Trafikte gündüz farı

Haberin Devamı

Trafik Haftası’na girmiş olmamız nedeniyle, bir süredir ele almaya fırsat bulamadığım bir konuya değinmenin zamanı.
CHP İzmir Milletvekili Oğuz Oyan, önceki ay TBMM’ye bir kanun teklifi sundu.
Teklif, Karayolları Trafik Kanunu‘nun gece far yakmayı zorunlu kılan maddesine “gündüzleri” ifadesinin de eklenmesini öngörüyor.
Teklifin gerekçesinde, gündüz far kullanımının, trafik kazalarını önlemede sürücülerin alabileceği en ucuz tedbirlerden biri olduğu belirtilerek, bir çok ülkede gündüz farı kullanımının yasal bir zorunluluk olduğu vurgulanıyor.
Belki fazla ciddiye alınmadığı için, belki de gündemin hengamesi arasında daha önemli konular bulunduğundan bu teklif hiç konuşulmadı. Meclis arşivi ve gündemin tozlu sayfalarına karıştı.
Oğuz Oyan’ın trafik konusunda bir kanun teklifi vermesinde özel bir sebep var mı bilmiyorum.

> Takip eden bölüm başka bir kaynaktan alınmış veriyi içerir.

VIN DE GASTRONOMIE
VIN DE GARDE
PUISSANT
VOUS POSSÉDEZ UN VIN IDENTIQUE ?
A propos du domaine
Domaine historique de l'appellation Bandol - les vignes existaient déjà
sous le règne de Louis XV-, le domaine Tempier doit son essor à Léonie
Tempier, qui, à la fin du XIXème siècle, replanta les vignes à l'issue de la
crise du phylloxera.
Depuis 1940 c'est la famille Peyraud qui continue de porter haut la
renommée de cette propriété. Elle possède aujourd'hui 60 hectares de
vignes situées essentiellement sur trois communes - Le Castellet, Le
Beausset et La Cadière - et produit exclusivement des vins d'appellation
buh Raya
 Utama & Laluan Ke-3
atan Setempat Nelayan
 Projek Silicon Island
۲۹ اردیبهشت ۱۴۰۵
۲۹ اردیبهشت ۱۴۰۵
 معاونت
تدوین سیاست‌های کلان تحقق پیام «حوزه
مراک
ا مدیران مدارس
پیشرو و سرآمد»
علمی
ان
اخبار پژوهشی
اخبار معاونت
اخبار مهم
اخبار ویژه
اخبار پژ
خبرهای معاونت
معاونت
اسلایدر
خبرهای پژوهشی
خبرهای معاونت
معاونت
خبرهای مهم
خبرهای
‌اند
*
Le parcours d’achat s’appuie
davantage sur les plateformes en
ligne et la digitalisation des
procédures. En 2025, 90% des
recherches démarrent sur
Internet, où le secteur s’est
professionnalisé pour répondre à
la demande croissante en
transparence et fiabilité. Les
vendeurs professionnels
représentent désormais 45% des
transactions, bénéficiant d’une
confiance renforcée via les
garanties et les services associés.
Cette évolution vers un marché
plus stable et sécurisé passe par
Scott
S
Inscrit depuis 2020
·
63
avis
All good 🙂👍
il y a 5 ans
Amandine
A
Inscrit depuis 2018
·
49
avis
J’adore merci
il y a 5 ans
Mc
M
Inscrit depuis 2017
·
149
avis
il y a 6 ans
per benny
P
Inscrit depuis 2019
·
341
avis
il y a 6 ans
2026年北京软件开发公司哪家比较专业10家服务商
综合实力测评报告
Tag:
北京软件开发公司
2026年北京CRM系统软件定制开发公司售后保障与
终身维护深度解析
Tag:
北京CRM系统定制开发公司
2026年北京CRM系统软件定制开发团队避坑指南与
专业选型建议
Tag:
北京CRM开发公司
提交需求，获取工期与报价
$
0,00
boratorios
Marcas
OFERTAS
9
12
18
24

Ancak yararı tartışmalı da olsa hayat kurtarmayı hedefleyen bir uygulama istenen. Sırf bu yüzden de olsa konuşulmayı hakediyordu.
Aslında geçmişte bu konuda kampanyalar falan yapıldı. Ben dahil pek çok kişi güneşin kavurduğu yollarda, öğle vakti farlar açık yollar kat ettik. Faydasını görmemiş olacağız ki bir süre sonra çoğumuz vazgeçti.
Türkiye gibi bol güneşli ülkelerde fazla faydası yok anlaşılan. Nitekim, “yasal zorunluluk” sayan ülkelere baktığınızda aradaki fark da anlaşılıyor. Kanada, Danimarka, İsveç, Finlandiya, İzlanda, Norveç, Rusya, Polonya gibi ülkeler bunlar.
Hepsi de kuzey ülkeleri. Gündüzler kısa ve karanlık.
Böyle ortamda farları yanan elbet fark edilir. Yak bakalım temmuz ortasında Çeşme Otoyolu’nda farını. Ya ağır hasta taşıdığını zannederler, ya da trafik canavarı.
Bu benim fikrim.
Bilmediğim bir tarafı varsa bilenler aydınlatsın lütfen.